Unlike Bismarck, however, Putin has opted to see Ukraine’s raise. My suggestion - and it is only that - is that Putin’s dual decisions in the autumn of last year to announce a mobilization and to annex the disputed Ukrainian territories amounted to a tacit agreement to Ukraine’s Volkskrieg.
In the debate between Moltke and Bismarck, Putin has chosen to follow Moltke’s lead, and wage the war of extermination. Not - and again we stress this - a war of genocide, but a war which will destroy Ukraine as a strategically potent entity. Already the seeds are sown and the fruit begins to bud - a Ukrainian democide, achieved through battlefield attrition and the mass exodus of prime age civilians, an economy in shambles and a state that is cannibalizing itself as it reaches the limits of its resources.
There is a model for this - ironically, Germany itself. After the Second World War, it was decided that Germany - now held to account for two terrible conflagrations - could simply not be allowed to persist as a geopolitical entity. In 1945, after Hitler shot himself, the allies did not demand the spoils of a Cabinet War. There was no minor annexation here, no redrawn border there. Instead, Germany was annihilated. Her lands were divided, her self-governance was abolished. Her people lingered on in a stygian exhaustion, their political form and life now a plaything of the victor - precisely what Moltke wanted to do to France.
Putin is not going to leave a geostrategically intact Ukraine which will seek to retake the Donbas and exact revenge, or become a potent forward base for NATO. Instead, he will transform Ukraine into a Trashcanistan that can never wage a war of revanchism.
Clausewitz warned us. He too wrote of the danger of a people’s war. He spoke of the French revolution thus:
Now war stepped forth in all its raw violence.

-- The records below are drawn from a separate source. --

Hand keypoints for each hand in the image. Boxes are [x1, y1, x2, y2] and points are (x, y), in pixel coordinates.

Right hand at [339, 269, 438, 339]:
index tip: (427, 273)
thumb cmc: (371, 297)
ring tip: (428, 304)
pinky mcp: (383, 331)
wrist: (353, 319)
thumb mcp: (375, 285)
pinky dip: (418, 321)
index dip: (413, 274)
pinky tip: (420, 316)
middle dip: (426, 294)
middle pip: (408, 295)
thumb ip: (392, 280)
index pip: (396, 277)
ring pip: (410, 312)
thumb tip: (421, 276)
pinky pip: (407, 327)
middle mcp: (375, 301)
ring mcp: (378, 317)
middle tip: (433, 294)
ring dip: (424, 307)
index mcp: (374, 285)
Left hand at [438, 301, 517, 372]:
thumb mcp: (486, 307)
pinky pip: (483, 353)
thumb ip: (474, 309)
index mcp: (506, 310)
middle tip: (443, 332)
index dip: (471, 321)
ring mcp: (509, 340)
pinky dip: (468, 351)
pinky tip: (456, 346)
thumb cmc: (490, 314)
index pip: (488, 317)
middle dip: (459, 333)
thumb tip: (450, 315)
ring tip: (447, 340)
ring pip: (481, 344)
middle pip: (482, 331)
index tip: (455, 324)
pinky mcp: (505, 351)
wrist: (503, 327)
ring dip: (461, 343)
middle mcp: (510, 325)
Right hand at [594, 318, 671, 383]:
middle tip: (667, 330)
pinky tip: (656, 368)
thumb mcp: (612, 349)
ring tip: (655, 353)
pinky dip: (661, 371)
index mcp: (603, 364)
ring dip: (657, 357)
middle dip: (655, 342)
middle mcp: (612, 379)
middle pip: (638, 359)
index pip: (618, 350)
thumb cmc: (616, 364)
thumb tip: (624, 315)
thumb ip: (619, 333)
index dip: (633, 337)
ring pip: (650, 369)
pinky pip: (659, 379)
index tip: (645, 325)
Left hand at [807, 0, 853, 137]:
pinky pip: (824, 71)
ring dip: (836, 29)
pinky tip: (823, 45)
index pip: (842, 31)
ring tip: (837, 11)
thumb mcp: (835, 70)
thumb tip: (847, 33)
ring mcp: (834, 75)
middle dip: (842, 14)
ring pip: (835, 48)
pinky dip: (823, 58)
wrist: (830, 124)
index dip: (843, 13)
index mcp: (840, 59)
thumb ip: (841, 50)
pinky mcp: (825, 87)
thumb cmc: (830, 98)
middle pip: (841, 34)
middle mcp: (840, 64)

War was returned to the people who to some extant had been separated from it by professional armies; war cast off its shackles and crossed the bounds of what had once seemed possible.
As he reliably does, Serge has structured a historically accurate explanation of Von Moltke's war and his angst about the way it evolved into Volkskrieg elucidated in his Reichstag summation. He is further solidly correct in his analysis of Putin's intent and purpose in finally acting in Ukraine. Where I take some issue with him is in his inference about Putin's intention with the SMO. Putin's strategy was sound and achievable against Ukraine; just not against a Ukraine funded and fully supported by The Empire and its clumsy toy, NATO. If Putin can be strategically faulted it has to be because he could not believe the U.S., in its vicious determination to do anything short of actual commitment to engage itself, would go all in and back the Ukronazis with endless arms and money. That is all that frustrated the kabinettkrieg Putin foresaw, and it has kept an insane Ukraine still fighting to the last Ukrainian for the gratification of doddering, impotent, old Aunt Sam.
A valuable commentary and description of the war Russia is now waging.
However, labeling this conflict as a "peoples' war" by Ukraine is a stretch. The Ukrainian people are certainly being exploited and destroyed but it is through control by the tribe in Kiev, Wall Street and its control over the US government and European governments, all of whose resources are being used to march the people to their deaths.